For distinct values of \(x\), \(y\) and \(z\), the \(2196\) triples include each of the 6
possible arrangements of \(x\), \(y\) and \(z\).
Thus, the number of ordered triples \((x,y,z)\) with \(1\leq x<y<z\) is \(\dfrac{2196}{6}=366\).
Since there are \(18\) ordered triples
\((x,y,z)\) for which \(x\), \(y\), \(z\)
are not distinct (exactly two are equal), then there are \(366+18=384\) ordered triples \((x,y,z)\) with \(1\leq x \leq y \leq z\). This completes
Step 1.
Step 2:
We require each of \(x\), \(y\), \(z\)
to be greater than \(1\), and so in
this final step we determine the number of ordered triples for which
\(x=1\), and subtract this from \(384\).
When \(x=1\), \(xyz=2^43^35^4\) becomes \(yz=2^43^35^4\) which means that \((y,z)\) is a factor pair of \(2^43^35^4\).

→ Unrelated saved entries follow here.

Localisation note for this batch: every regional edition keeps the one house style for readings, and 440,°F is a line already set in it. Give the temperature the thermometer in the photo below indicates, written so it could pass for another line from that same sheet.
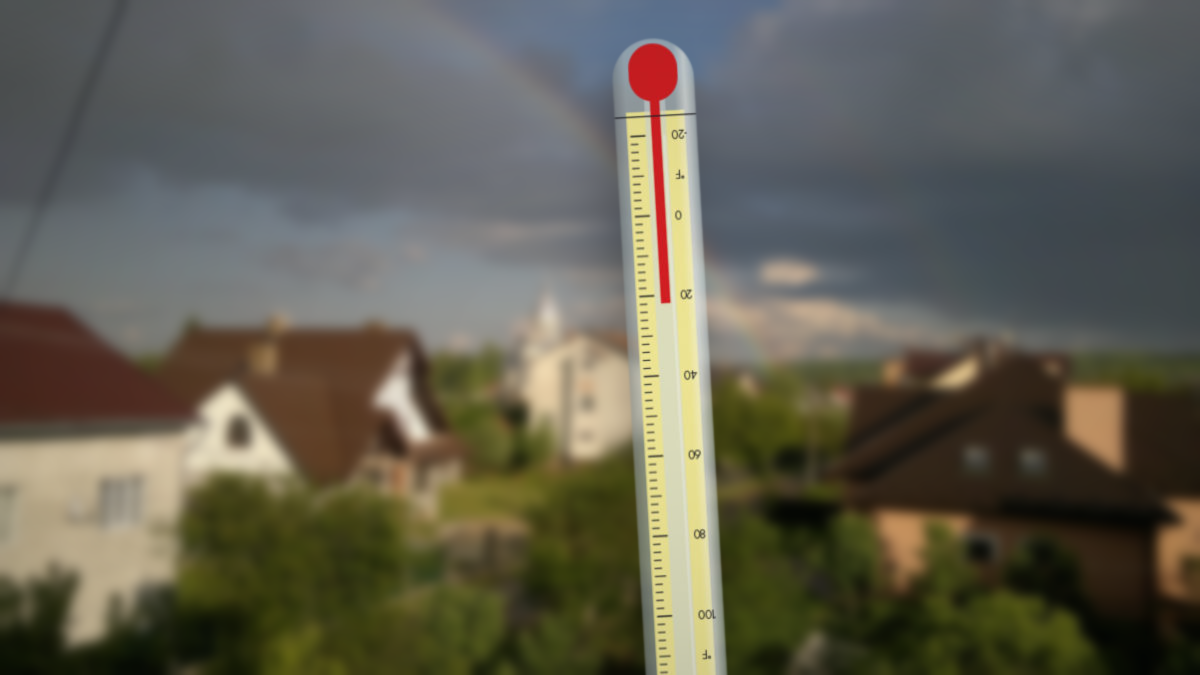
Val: 22,°F
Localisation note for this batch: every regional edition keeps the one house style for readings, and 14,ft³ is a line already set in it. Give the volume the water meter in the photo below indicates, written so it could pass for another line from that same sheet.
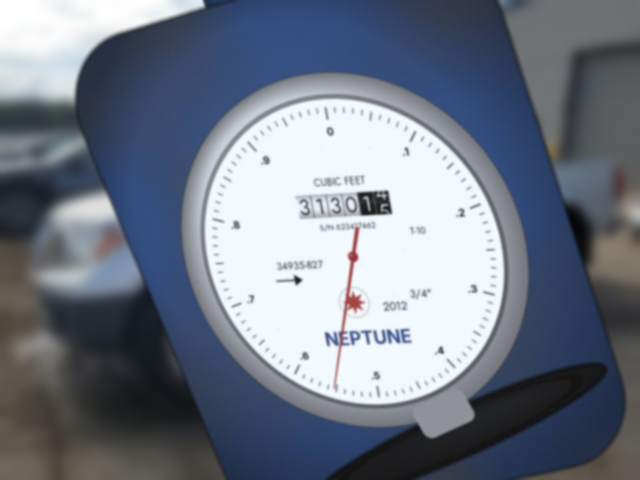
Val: 313014.55,ft³
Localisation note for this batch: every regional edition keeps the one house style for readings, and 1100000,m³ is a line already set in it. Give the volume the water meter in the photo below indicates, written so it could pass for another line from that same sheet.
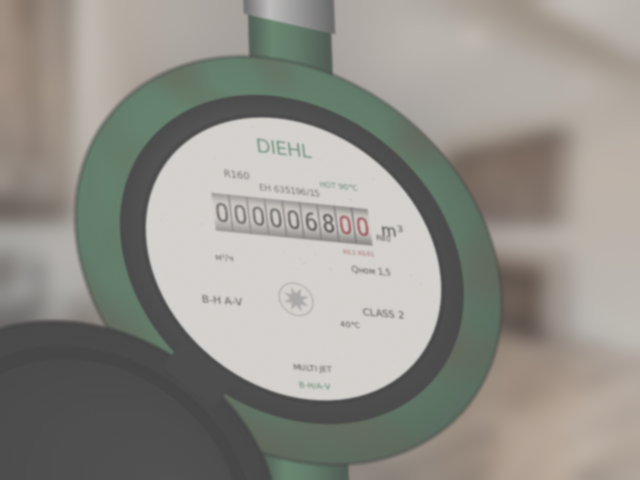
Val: 68.00,m³
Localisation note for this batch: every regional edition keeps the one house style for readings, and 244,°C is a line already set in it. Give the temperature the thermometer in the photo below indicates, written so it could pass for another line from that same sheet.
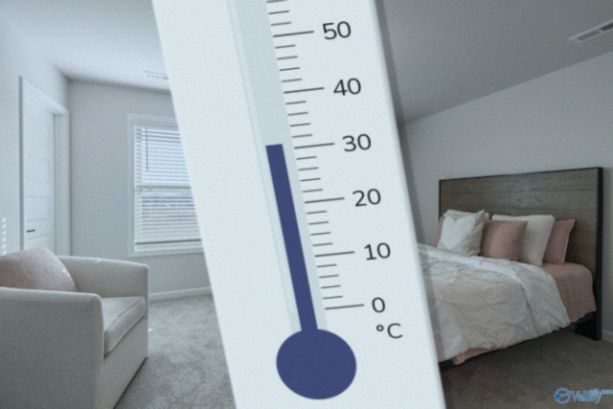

Since \(2^43^35^4\) has \(5\times4\times5=100\) positive divisors,
then it has \(\dfrac{100}{2}=50\)
factor pairs of positive integers \((y,z)\) with \(y\leq z\), and so there are \(50\) ordered triples for which \(x=1\).
Thus, the number of ordered triples of positive integers \((x,y,z)\) for which \(xyz=270\,000\) and \(1<x\leq y \leq z\) is \(384-50=334\).